Duarte Mata (DM) – A primeira questão que acho que se deve colocar, e que creio que está a percorrer a cabeça de todos os membros da audiência, é: aquela queda que o marido dá perto do final foi ensaiada ou espontânea?
[Risos] É metade-metade. Preguei-lhe uma rasteira, pus sabão no chão quando ele estava húmido, sem o Marcello saber. Obviamente, ele não estava à espera de cair. Até há uma certa reacção da Clara como quem diz, “Ai meu Deus, vão cortar”. E ele não se desmanchou, o que é extraordinário, salvou o take.
DM – A Rita embora use a palavra como matéria-prima, ao mesmo tempo cria imagens de uma sumptuosidade que são quase um equivalente visual da beleza da palavra escrita. Há um grande rigor e importância que a Rita dá à mise en scène no seu cinema, sejam os movimentos, gestos ou na colocação de cada figura no espaço do plano. Perguntava-lhe qual é, para si, a importância da mise en scène?

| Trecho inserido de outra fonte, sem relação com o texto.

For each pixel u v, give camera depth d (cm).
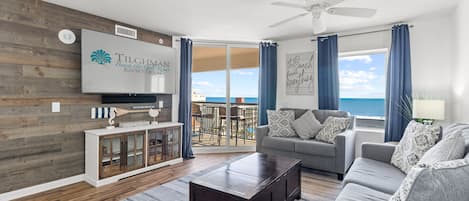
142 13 330
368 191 178
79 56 320
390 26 378
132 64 368
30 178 281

Quando estou a fazer um enquadramento tudo o que se desenha dentro dele tem de ser um bocadinho apurado. Nunca é tão apurado como se desejava, mas é bastante trabalhado. Podemos imaginar muita coisa, mas só quando estamos perante os actores, os cenários que se conseguiram, etc., é que finalmente podemos intervir em directo. Portanto, há partes que já foram pensadas, logicamente: os cenários com esta cor ou aquela, os fatos assim-assado, mesmo com os actores já houve um trabalho em seco, sem ser perante o décor e com o texto o mais possível. E depois junta-se isto tudo e, naquela altura, define-se também muita coisa, como as luzes e outros aspectos. No fundo, estamos a fazer um quadro. Não consigo aceitar muito bem a ideia de filmar o que está. Tem de haver uma composição qualquer. Não estou a pintar nem com óleo nem com guaches, mas no fundo estou a fazer um quadro com luz.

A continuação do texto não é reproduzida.